The best thing you can do is be an advocate for yourself. Everyone I have run across who has MSK has done (and continues to do) research on their own. Find things you can take to your doctors to support your claims. I am currently in this process myself and plan to bombard my Nephrologist when I see him in March. There has been virtually no research done by doctors on the pain that comes with MSK, but I am hoping to change that. I am working on a project to submit to the doctors at USF Tampa to try to persuade them to start a clinical trial on MSK patients. The goal is to find out WHY we suffer with chronic pain and to come up with treatment options that will work. I have formed a group of MSK patients that live here in FL and are willing to participate (myself included). If we can convince them, hopefully this will open doors for all MSK patients.

In the meantime, talking with others who deal with MSK is an extreme help. It may not help with the physical symptoms, but it helps to know you aren't alone in your struggles and maybe most importantly, that you are not crazy. If all else fails, we have each other to lean on.

Best wishes,
Mary

So glad to find a recent post on this!  My 25 year old son, who has been sick for a year now, has just been diagnosed with MSK.  He had a sudden bout of kidney stones a year ago- seemingly out of the blue.  He just didn't really get any better, and after an infection last May treated with bactrim?, he has had ongoing abdominal pain with no evidence of passing a stone.  His couple of scans showed multiple stones in both kidneys.  

He lives about an hour from home and was seeing docs there until he was so depressed and tired that we encouraged him to come home to our wonderful, old MD, who spent an hour with him and ordered an IVP which shows MSK.  (I have since found out he never actually saw the urologist in the previous place, it was simply a PA in an office that sees over 60 patients a day.)  Lot of background info, I know, but it serves as explanation as to why he is so discouraged about getting help!

We were worked in to see a Nephrologist the same day we got the results.  He was very business-like, asked a lot of questions, but also didn't dot some i's or cross some t's that would have made me feel a bit more hopeful.  He had the wrong calcium levels (thought they were 10 when they were 10.6) and he didn't mention doing a sterile pyuria test for infection.

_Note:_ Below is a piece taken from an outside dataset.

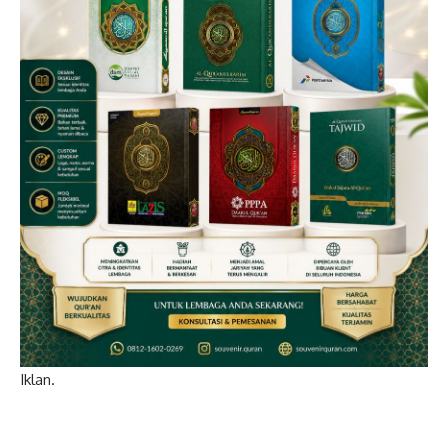
Iklan.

But most discouraging, he insisted that the pain that my son has had (constant, abdominal, tender abdomen, nausea, etc.) wouldn't be because of MSK.  He wanted to suggest irritable bowel syndrome and another round of testing by gastro doc.  (grrrr- I am so tired of IBS being the trashcan diagnosis when they can't explain pain in the abdomen!)

How rare is MSK?  How hard will it be for us to find someone who knows enough about it to be open minded?  I am a great believer in being a co-advocate with the docs on difficult health issues and have already read up quite a bit on this.  My husband and I have stepped in at our son's request because he doesn't know what else to do and is greatly depressed because of the pain.  Any info will be priceless to us- thanks!